Scritto nel 2020 dal britannico Garland (28 giorni dopo) un anno prima dell’attacco a Capitol Hill (l'assalto al Campidoglio degli Stati Uniti da parte dei seguaci di Trump), Civil War è uscito al cinema a sette mesi dalle presidenziali americane, ed è diventato un caso prima ancora di arrivare in sala, piombando come un oggetto non identificato nel pieno della polarizzatissima contesa Biden-Trump.

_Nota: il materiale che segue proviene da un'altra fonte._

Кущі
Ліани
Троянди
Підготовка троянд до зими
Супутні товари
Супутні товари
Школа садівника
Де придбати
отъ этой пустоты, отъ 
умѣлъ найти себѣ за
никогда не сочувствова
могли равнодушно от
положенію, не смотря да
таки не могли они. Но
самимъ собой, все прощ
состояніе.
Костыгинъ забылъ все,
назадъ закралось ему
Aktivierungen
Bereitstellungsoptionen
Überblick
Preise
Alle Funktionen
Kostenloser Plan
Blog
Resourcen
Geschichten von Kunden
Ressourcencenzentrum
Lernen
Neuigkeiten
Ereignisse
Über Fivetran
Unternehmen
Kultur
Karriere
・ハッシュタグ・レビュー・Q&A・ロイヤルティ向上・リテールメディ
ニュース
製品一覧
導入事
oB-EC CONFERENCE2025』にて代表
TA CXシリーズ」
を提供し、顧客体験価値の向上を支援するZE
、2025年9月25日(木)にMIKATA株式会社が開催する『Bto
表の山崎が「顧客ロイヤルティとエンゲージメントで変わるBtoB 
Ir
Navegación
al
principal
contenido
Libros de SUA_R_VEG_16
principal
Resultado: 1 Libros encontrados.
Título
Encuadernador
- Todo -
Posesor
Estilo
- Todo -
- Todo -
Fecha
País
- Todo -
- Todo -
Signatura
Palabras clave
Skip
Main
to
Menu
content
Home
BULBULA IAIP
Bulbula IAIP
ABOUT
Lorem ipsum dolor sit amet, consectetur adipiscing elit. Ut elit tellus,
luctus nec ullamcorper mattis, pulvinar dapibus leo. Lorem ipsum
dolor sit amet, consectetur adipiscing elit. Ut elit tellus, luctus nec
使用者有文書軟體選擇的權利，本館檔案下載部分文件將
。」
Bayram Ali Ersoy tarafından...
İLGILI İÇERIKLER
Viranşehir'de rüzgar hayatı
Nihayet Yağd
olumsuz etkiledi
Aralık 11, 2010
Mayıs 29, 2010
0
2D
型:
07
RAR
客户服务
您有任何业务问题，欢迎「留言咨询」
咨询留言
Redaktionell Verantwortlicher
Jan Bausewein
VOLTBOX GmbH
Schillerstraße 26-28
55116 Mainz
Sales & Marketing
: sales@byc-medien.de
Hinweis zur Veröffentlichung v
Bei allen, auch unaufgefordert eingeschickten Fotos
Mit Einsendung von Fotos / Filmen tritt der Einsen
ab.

Ambientato in un futuro distopico, Civil War dà corpo al più grande incubo americano, ovvero: la disintegrazione dell'unità nazionale.

IL RIFERIMENTO

Inizia con un Presidente democratico (l'attore Nick Offerman) asserragliato nella Casa Bianca, mentre il resto del paese si fa la guerra diviso in fazioni: Stati Lealisti, Forze insurrezionali di Texas e California (nella realtà i due stati sono politicamente agli antipodi), alleanza dei secessionisti della Florida e Nuovo Esercito Popolare. Quale scintilla abbia fatto divampare il conflitto, Garland non lo spiega: troviamo l’America già in piena guerra civile, con un presidente che ha sciolto l’FBI, non rilascia interviste da un anno e si è auto-nominato per un terzo mandato. Non proprio uno stinco di santo. Un riferimento a Trump? Ha provato a calmare gli animi lo stesso regista, spiegando che il film «è nato quattro anni fa, da premesse che sono le stesse di oggi. Parla di polarizzazione, di divisioni, di come la politica populista conduca all'estremismo, delle conseguenze dell'estremismo stesso e di quale sia il ruolo della stampa in tutto questo». Gli americani di Garland sono smarriti, senza altra identità che l’odio. «Ci deve essere un errore, siamo americani» dice un giornalista nel film, cercando di rabbonire un uomo armato (Jesse Plemons), che tiene lui e i compagni sotto tiro. «Ah sì?», risponde quello. «E che americani siete?».

LA STAMPA

Figlio di un vignettista, e cresciuto in una famiglia di giornalisti, Garland sceglie come protagonisti del film proprio quattro reporter - la famosa fotografa Lee Smith (Kirsten Dunst), i colleghi Joel (Wagner Moura), Sammy (Stephen McKinley Henderson) e la giovane idealista Jessie (Cailee Spaeny) - che si mettono in viaggio da New York a Washington con un obiettivo: fare l’ultima intervista al Presidente prima che venga deposto dagli insorti. «Negli ultimi tempi il buon giornalismo ha perso colpi, danneggiato “dall’esterno” dai social e “dall’interno” dalla scelta di grandi organizzazioni di media di schierarsi e diventare parziali. Io volevo fare un film sui giornalisti eroi, quelli che servono a una democrazia, così come alle persone servono i medici».